### Records for processing
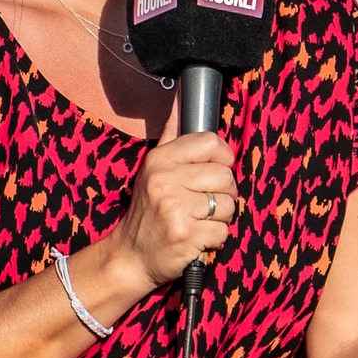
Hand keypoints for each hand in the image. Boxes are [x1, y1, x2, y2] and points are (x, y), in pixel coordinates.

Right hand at [102, 111, 236, 289]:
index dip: (223, 158)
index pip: (211, 143)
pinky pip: (223, 231)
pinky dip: (215, 239)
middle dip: (224, 193)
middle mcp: (164, 180)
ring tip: (199, 221)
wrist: (130, 257)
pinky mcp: (185, 234)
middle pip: (225, 176)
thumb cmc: (147, 212)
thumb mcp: (152, 170)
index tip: (216, 171)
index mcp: (160, 160)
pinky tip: (197, 238)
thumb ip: (171, 137)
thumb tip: (180, 100)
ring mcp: (174, 207)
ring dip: (220, 218)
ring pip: (228, 205)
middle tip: (205, 204)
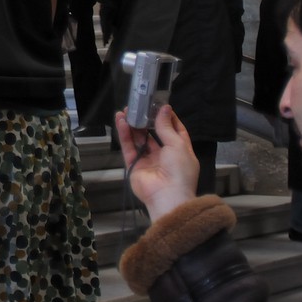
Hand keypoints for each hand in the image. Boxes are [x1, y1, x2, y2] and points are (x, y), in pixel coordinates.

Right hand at [114, 105, 199, 222]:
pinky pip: (129, 147)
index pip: (175, 131)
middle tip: (138, 107)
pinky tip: (121, 121)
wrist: (167, 196)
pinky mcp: (134, 166)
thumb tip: (164, 108)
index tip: (160, 105)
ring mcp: (148, 161)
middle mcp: (164, 156)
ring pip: (139, 139)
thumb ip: (166, 127)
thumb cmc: (179, 170)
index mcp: (180, 151)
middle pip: (154, 134)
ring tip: (125, 110)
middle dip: (146, 120)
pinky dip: (124, 134)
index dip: (168, 118)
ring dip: (132, 125)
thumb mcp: (177, 145)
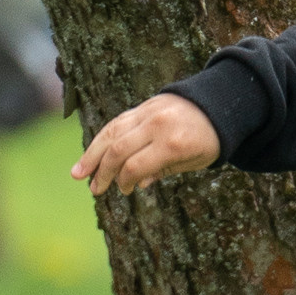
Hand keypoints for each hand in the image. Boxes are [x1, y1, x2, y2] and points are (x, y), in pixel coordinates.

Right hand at [72, 94, 221, 198]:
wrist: (217, 103)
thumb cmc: (208, 140)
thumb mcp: (193, 162)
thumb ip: (162, 171)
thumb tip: (135, 182)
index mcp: (172, 143)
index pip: (135, 165)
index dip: (124, 182)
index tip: (124, 191)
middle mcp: (156, 125)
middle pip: (118, 150)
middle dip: (103, 172)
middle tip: (95, 190)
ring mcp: (148, 113)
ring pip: (111, 133)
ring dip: (92, 154)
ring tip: (78, 173)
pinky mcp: (142, 107)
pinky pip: (117, 122)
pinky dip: (102, 138)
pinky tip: (92, 153)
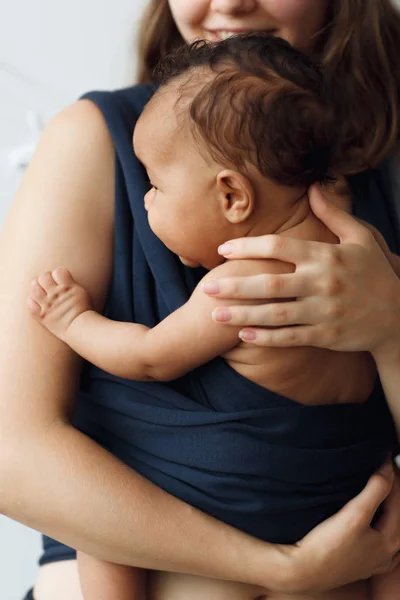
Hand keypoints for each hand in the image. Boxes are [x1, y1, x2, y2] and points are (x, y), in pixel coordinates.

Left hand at [203, 187, 399, 354]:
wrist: (398, 316)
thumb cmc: (375, 272)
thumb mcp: (362, 237)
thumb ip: (334, 213)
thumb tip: (313, 186)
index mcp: (327, 256)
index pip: (279, 247)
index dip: (248, 247)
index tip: (223, 250)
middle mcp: (322, 284)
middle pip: (270, 284)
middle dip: (235, 285)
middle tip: (206, 286)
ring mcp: (323, 312)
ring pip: (275, 314)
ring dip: (242, 315)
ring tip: (214, 314)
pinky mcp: (325, 336)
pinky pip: (290, 338)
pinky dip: (265, 338)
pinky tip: (242, 335)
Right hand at [278, 463, 399, 594]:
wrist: (302, 571)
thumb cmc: (327, 546)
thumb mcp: (354, 514)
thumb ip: (375, 489)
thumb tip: (388, 467)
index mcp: (391, 541)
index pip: (398, 499)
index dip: (392, 476)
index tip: (384, 457)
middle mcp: (387, 553)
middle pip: (397, 514)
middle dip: (392, 489)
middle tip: (382, 468)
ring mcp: (374, 561)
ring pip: (391, 529)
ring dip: (387, 507)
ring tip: (377, 488)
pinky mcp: (359, 563)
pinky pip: (379, 541)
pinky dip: (381, 525)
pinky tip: (371, 520)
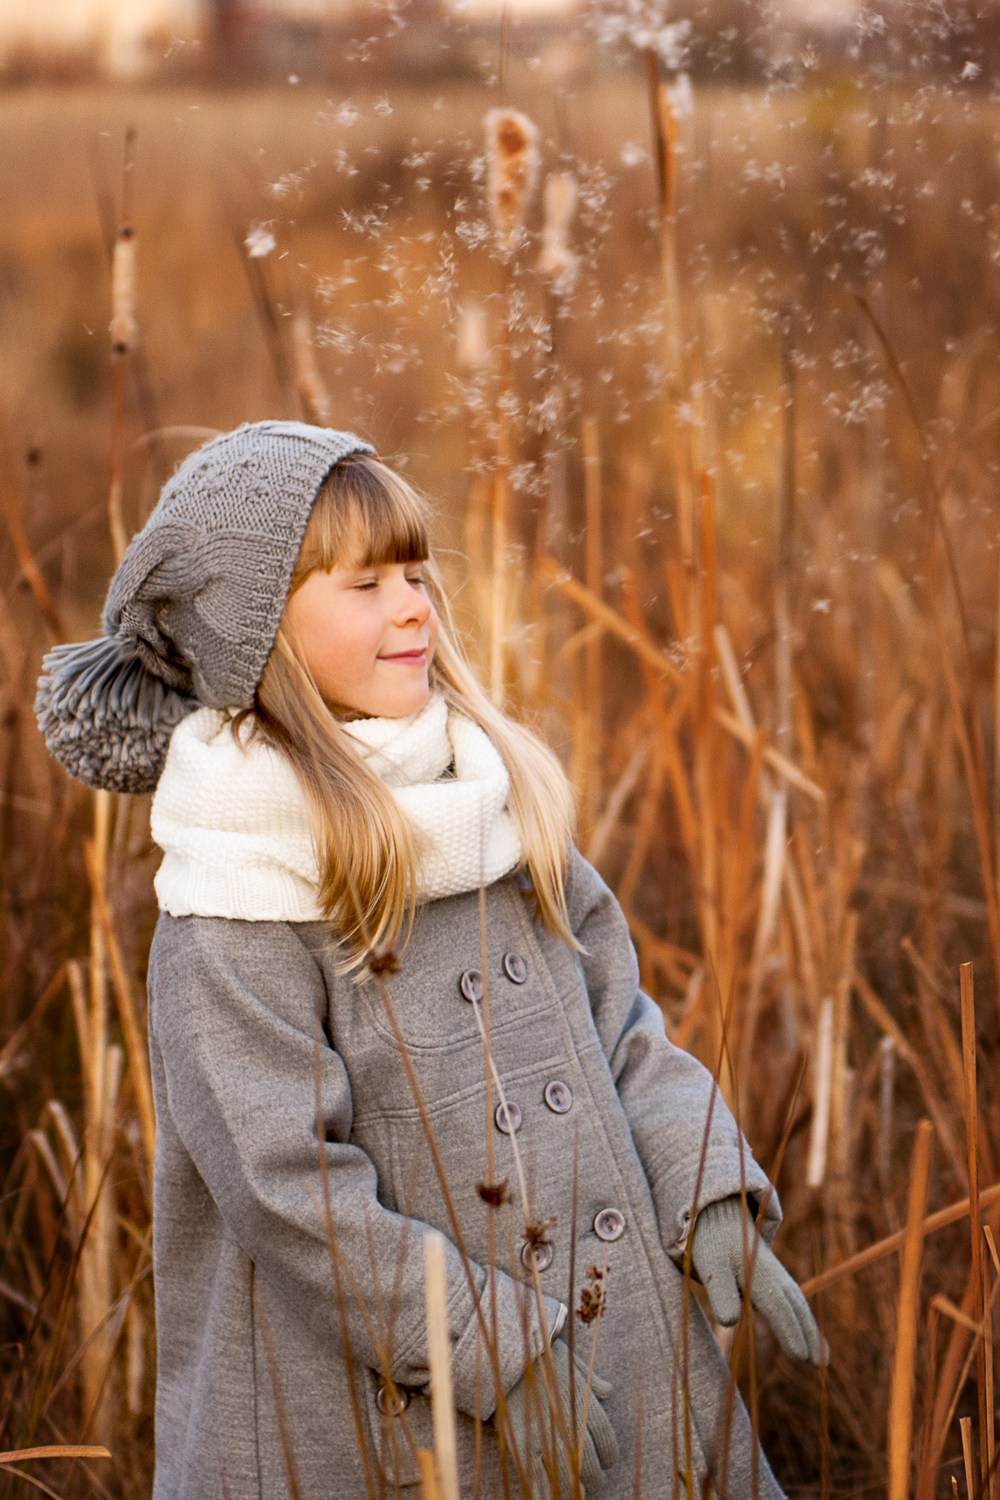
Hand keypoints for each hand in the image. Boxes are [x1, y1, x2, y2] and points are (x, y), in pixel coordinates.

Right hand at [502, 1337, 617, 1495]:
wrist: (509, 1353)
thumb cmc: (542, 1356)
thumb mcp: (572, 1363)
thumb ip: (592, 1381)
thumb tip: (608, 1391)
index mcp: (581, 1402)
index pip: (605, 1436)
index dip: (609, 1453)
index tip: (609, 1460)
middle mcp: (566, 1422)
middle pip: (589, 1461)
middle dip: (595, 1475)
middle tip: (595, 1480)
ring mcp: (543, 1435)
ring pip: (567, 1473)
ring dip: (577, 1487)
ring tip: (580, 1491)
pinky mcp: (522, 1445)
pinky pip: (537, 1476)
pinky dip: (545, 1492)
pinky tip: (552, 1497)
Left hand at [690, 1196, 824, 1364]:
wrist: (720, 1219)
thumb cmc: (713, 1246)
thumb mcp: (710, 1267)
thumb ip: (719, 1293)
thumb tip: (730, 1322)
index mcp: (758, 1273)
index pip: (777, 1306)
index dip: (789, 1331)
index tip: (800, 1356)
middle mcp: (774, 1275)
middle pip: (796, 1308)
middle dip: (809, 1336)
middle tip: (820, 1366)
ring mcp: (778, 1276)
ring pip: (799, 1305)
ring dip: (811, 1331)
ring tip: (822, 1361)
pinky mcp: (776, 1279)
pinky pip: (794, 1302)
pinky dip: (804, 1320)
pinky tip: (809, 1338)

### Task prompt
Return every line holding the word "Right" from the records.

### Response area
Right hand at [102, 111, 236, 289]:
Right hand at [114, 105, 199, 222]:
Right hand at [72, 94, 221, 198]:
Right hand at [278, 463, 399, 594]:
Right hand at [502, 1337, 617, 1495]:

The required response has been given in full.